> **WORK TO COMPLETE**: From the records below, please print only the lines from the one containing "index tip: (281, 175)" through the one containing "pinky dip: (542, 452)", both included. Skip the pictures.

> **MATERIAL SHOWN**:
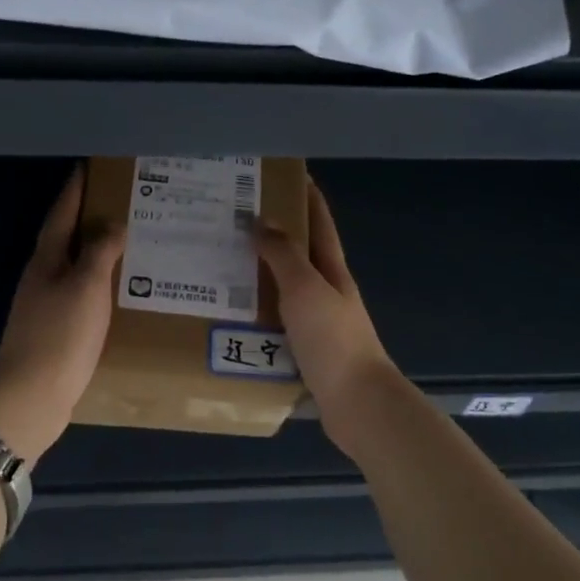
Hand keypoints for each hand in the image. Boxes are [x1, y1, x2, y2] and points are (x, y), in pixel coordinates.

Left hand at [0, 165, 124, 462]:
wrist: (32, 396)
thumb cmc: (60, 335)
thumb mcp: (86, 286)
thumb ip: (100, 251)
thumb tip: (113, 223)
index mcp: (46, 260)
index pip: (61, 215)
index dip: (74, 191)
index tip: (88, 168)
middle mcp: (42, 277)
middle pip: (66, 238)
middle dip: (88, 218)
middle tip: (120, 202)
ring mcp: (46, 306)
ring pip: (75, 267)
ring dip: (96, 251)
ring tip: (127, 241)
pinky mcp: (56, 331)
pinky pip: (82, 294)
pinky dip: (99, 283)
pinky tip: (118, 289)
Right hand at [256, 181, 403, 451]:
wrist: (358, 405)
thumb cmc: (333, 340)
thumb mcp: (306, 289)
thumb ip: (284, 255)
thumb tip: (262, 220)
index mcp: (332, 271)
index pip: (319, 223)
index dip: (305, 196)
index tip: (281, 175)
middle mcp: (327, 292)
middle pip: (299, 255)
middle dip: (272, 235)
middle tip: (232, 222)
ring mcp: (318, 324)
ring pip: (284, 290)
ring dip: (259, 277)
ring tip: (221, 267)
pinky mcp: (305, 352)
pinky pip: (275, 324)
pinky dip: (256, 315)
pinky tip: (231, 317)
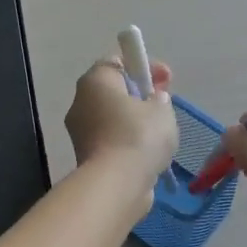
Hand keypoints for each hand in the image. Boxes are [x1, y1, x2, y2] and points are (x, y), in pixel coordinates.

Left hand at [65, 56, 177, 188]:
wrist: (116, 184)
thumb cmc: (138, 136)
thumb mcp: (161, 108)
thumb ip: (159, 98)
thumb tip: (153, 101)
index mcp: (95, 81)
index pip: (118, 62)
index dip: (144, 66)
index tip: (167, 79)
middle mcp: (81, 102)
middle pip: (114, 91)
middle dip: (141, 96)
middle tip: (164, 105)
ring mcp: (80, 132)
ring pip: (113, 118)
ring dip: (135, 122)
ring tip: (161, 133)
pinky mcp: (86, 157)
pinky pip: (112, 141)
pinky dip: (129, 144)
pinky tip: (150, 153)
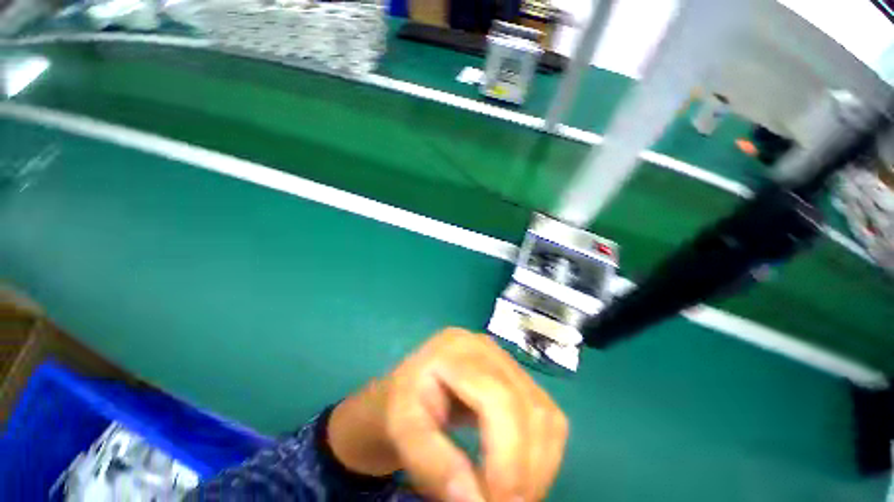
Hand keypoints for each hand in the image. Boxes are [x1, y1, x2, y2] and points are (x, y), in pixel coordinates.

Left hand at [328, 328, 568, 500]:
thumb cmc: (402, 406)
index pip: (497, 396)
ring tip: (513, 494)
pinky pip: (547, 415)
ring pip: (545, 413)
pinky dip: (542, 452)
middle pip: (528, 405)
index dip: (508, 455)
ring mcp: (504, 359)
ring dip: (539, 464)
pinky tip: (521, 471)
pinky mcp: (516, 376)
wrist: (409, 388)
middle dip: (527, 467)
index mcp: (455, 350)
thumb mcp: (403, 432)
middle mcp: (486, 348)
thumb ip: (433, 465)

==

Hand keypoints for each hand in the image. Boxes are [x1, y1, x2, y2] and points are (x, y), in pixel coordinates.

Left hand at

...

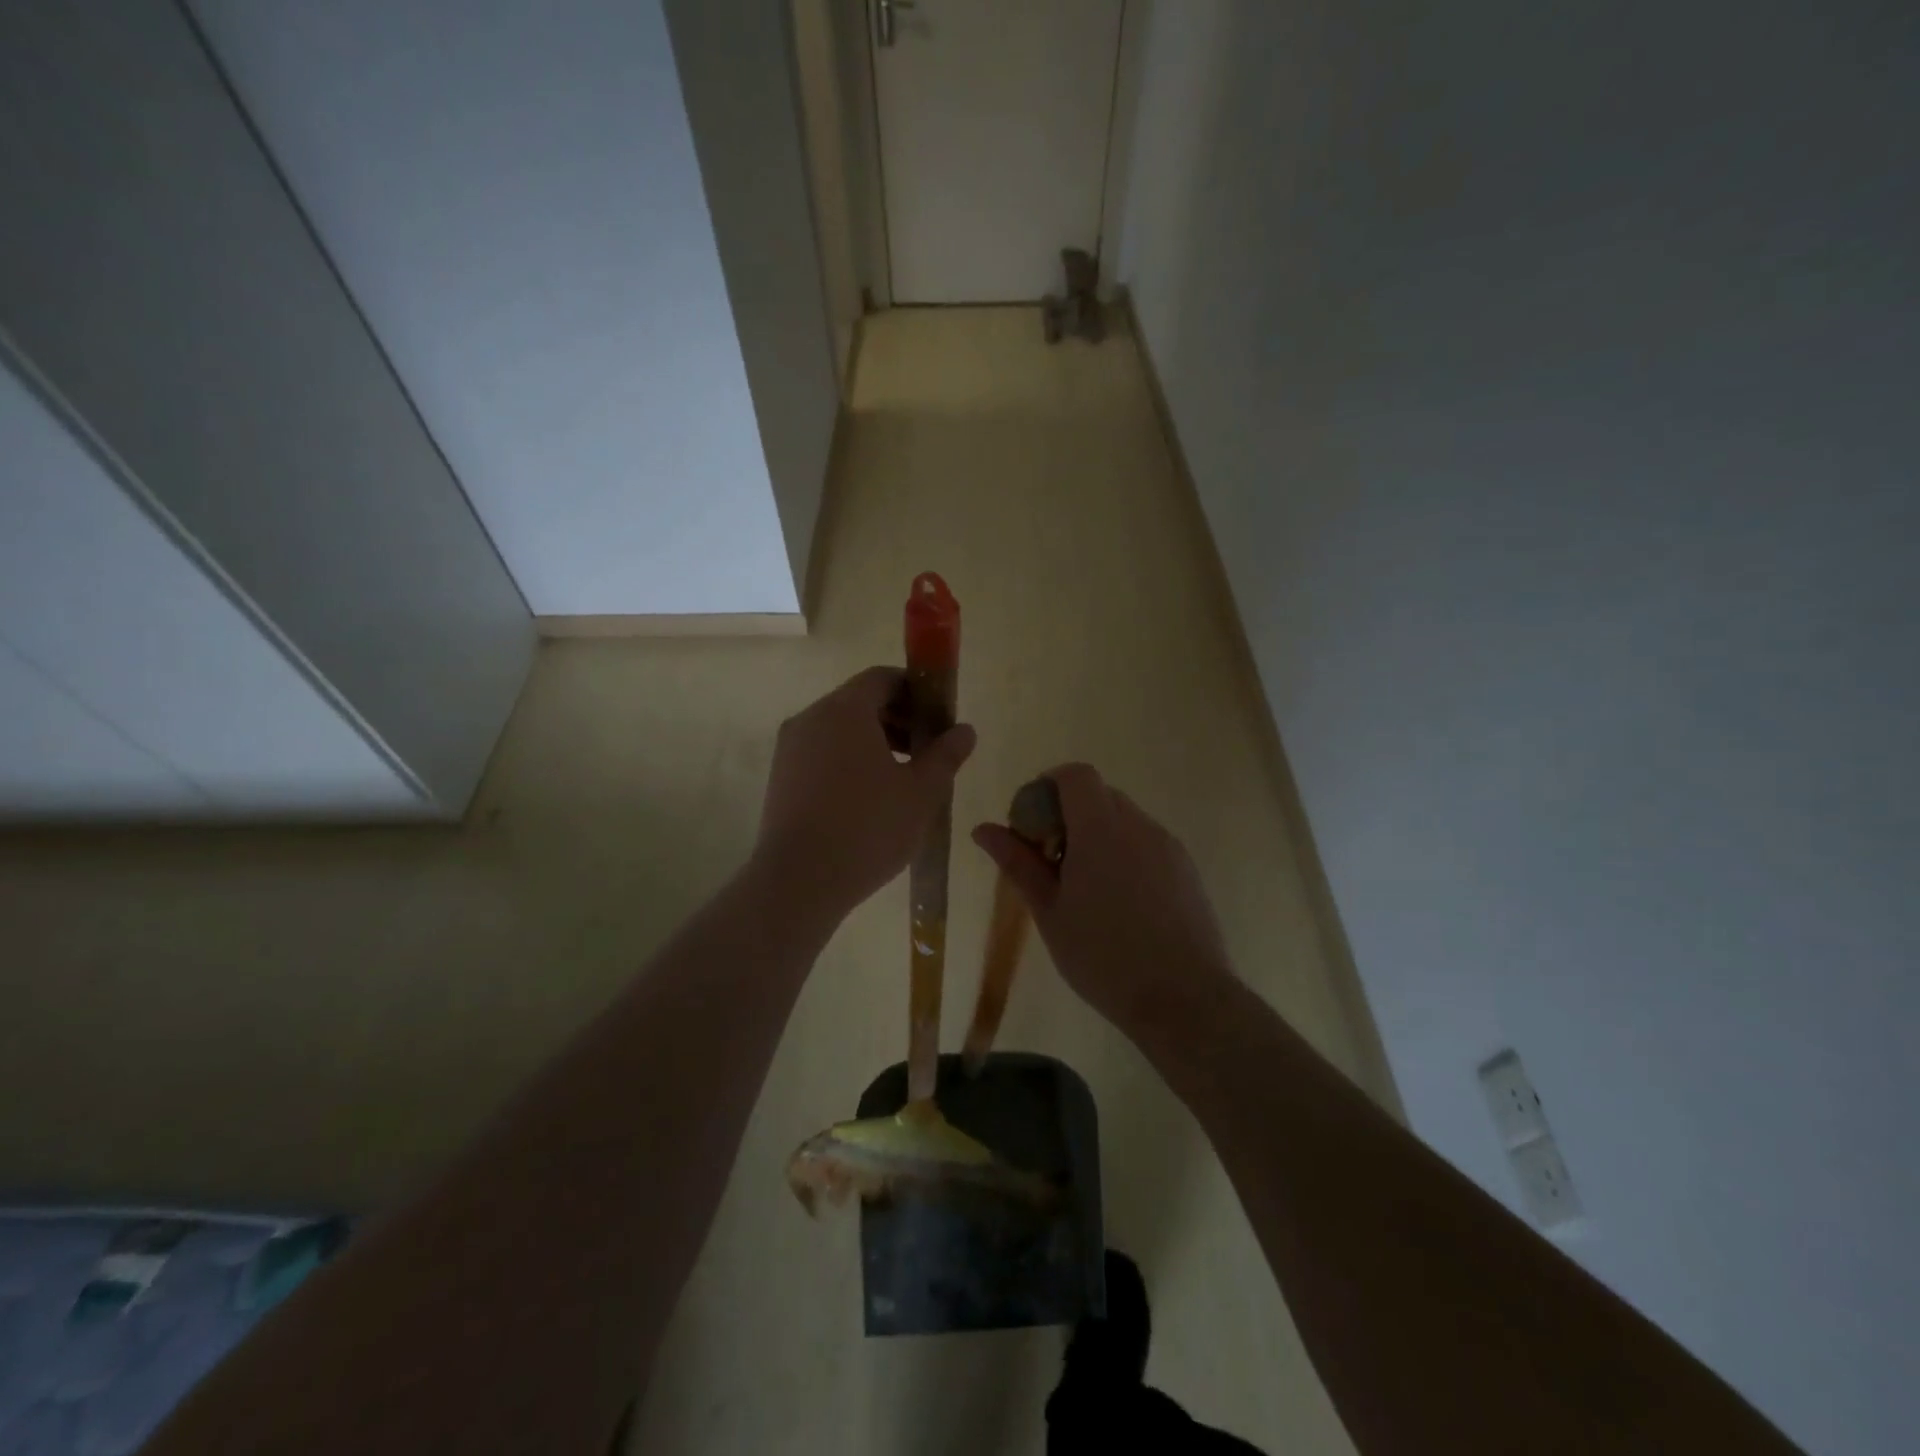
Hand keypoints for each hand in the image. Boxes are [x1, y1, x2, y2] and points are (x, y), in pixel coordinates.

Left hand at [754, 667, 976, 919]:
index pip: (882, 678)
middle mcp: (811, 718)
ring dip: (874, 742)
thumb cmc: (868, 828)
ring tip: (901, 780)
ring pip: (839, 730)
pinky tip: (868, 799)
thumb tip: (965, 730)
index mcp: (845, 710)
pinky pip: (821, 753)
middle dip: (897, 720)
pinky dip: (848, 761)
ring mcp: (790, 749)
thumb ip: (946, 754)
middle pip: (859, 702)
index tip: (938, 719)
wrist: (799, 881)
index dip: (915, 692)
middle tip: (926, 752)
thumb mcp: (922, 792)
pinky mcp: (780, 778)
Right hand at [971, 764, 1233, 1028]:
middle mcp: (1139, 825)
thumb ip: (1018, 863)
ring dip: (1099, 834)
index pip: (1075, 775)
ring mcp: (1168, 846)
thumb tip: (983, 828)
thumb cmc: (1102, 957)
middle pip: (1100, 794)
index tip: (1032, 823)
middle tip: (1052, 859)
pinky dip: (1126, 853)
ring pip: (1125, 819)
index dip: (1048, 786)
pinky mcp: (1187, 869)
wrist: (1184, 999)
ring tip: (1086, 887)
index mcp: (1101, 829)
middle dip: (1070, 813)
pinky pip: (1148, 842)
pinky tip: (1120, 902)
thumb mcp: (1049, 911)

> **SOLUTION TO THE PROBLEM**:
index tip: (281, 175)
middle mcp: (327, 292)
middle pip: (299, 255)
middle dip: (272, 235)
middle tip: (232, 222)
ring mcp: (318, 324)
ring pip: (284, 290)
ring dip: (259, 277)
ring tip: (221, 267)
pinky mcp: (305, 352)
pinky pip: (275, 324)
pinky dip: (256, 315)
pinky tip: (231, 317)
Hand keypoints for each hand in the image. Boxes are [x1, y1, x2, y2] and points are (x, y), in pixel coordinates.

Left hand at [65, 56, 177, 188]:
wrist: (116, 184)
thumb cmc: (138, 136)
thumb mcp: (161, 108)
thumb ip: (159, 98)
thumb tip: (153, 101)
index mcp: (95, 81)
index pip: (118, 62)
index dip: (144, 66)
index tip: (167, 79)
middle mcp: (81, 102)
middle pip: (114, 91)
middle dip: (141, 96)
middle tip: (164, 105)
ring mcp: (80, 132)
ring pip: (113, 118)
ring dip: (135, 122)
ring tip: (161, 133)
pinky mcp: (86, 157)
pinky pip: (112, 141)
pinky dip: (129, 144)
pinky tip: (150, 153)
Hand keypoints for each hand in the image. Boxes are [x1, y1, x2, y2] and points are (x, y), in pixel coordinates.

Left hand at [328, 328, 568, 500]:
thumb cmc: (402, 406)
index pip: (497, 396)
ring tip: (513, 494)
pinky pip: (547, 415)
ring pip: (545, 413)
pinky dip: (542, 452)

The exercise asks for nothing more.